=== What to do ===
Once the line with "middle mcp: (163, 179)" is found, return it along with every line after it, exactly, through the end of the material.
*** Begin section ***
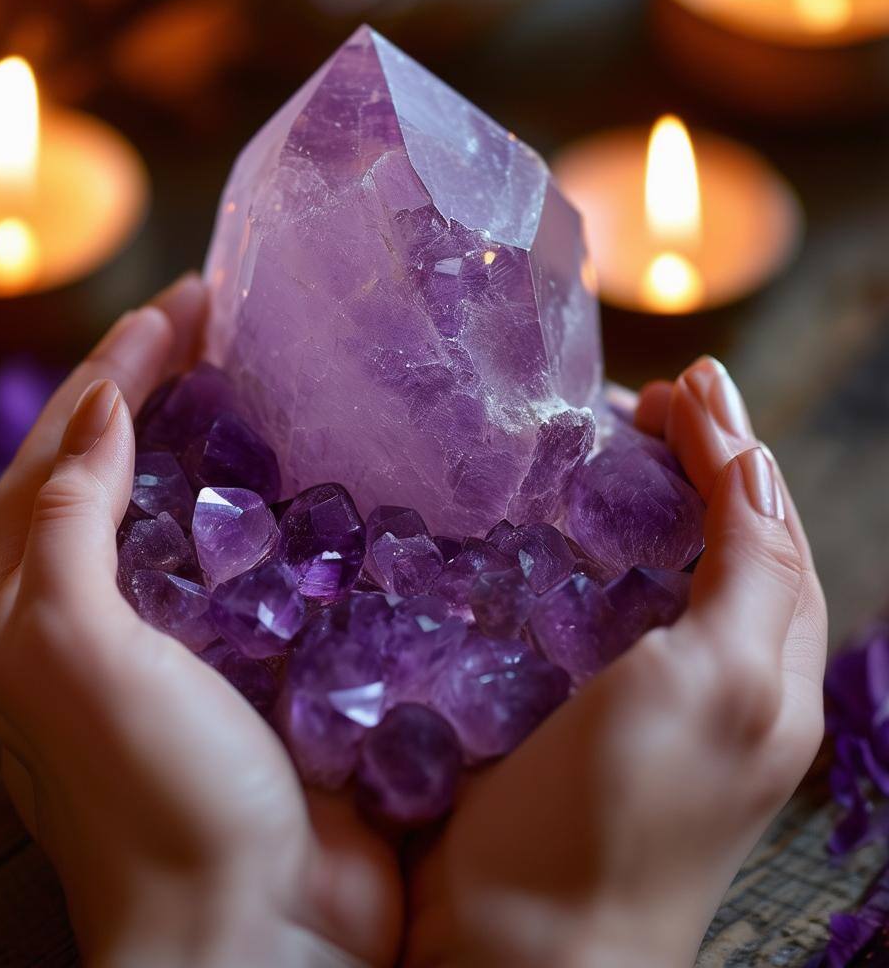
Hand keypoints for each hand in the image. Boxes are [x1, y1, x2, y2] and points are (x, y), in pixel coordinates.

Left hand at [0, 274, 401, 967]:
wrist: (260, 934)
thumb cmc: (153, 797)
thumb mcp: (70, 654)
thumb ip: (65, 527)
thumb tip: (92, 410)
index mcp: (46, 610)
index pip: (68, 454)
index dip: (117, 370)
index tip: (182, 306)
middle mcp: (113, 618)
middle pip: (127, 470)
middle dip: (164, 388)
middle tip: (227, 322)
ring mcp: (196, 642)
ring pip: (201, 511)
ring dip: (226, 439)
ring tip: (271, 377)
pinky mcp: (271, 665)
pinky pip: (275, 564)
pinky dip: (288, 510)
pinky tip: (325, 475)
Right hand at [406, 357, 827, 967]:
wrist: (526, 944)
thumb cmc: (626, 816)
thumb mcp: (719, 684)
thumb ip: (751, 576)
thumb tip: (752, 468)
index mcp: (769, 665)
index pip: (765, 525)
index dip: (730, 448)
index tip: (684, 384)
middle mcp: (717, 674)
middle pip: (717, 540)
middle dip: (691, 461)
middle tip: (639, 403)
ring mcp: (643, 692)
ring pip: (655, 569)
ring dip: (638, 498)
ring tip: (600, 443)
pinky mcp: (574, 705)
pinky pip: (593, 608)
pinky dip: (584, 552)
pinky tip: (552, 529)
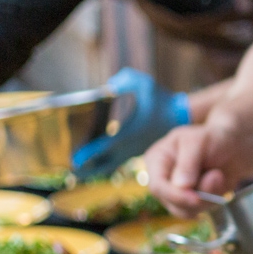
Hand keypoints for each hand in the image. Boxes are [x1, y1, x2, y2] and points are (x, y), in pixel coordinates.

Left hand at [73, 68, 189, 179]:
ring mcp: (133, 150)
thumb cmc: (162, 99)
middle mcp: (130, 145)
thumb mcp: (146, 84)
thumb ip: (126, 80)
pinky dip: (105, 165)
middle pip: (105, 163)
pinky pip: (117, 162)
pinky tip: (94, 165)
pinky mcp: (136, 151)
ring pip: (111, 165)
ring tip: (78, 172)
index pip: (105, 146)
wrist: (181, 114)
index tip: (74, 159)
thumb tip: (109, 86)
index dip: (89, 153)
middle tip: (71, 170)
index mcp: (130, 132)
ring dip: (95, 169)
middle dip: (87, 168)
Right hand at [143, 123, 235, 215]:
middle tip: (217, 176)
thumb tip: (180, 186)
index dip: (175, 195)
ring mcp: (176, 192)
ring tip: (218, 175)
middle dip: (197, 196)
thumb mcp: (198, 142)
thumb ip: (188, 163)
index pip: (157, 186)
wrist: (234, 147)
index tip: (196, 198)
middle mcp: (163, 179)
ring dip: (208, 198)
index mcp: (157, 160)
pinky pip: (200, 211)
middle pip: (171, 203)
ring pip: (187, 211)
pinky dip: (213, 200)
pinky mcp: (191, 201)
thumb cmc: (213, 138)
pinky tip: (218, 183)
*** End section ***
=== Result for this exercise ===
middle mcp: (163, 179)
ring dip: (208, 198)
index mcp: (157, 160)
pinky pip: (200, 211)
middle pip: (171, 203)
ring pip: (187, 211)
pinky dip: (213, 200)
pinky mcp: (191, 201)
thumb cmc: (213, 138)
pinky tip: (218, 183)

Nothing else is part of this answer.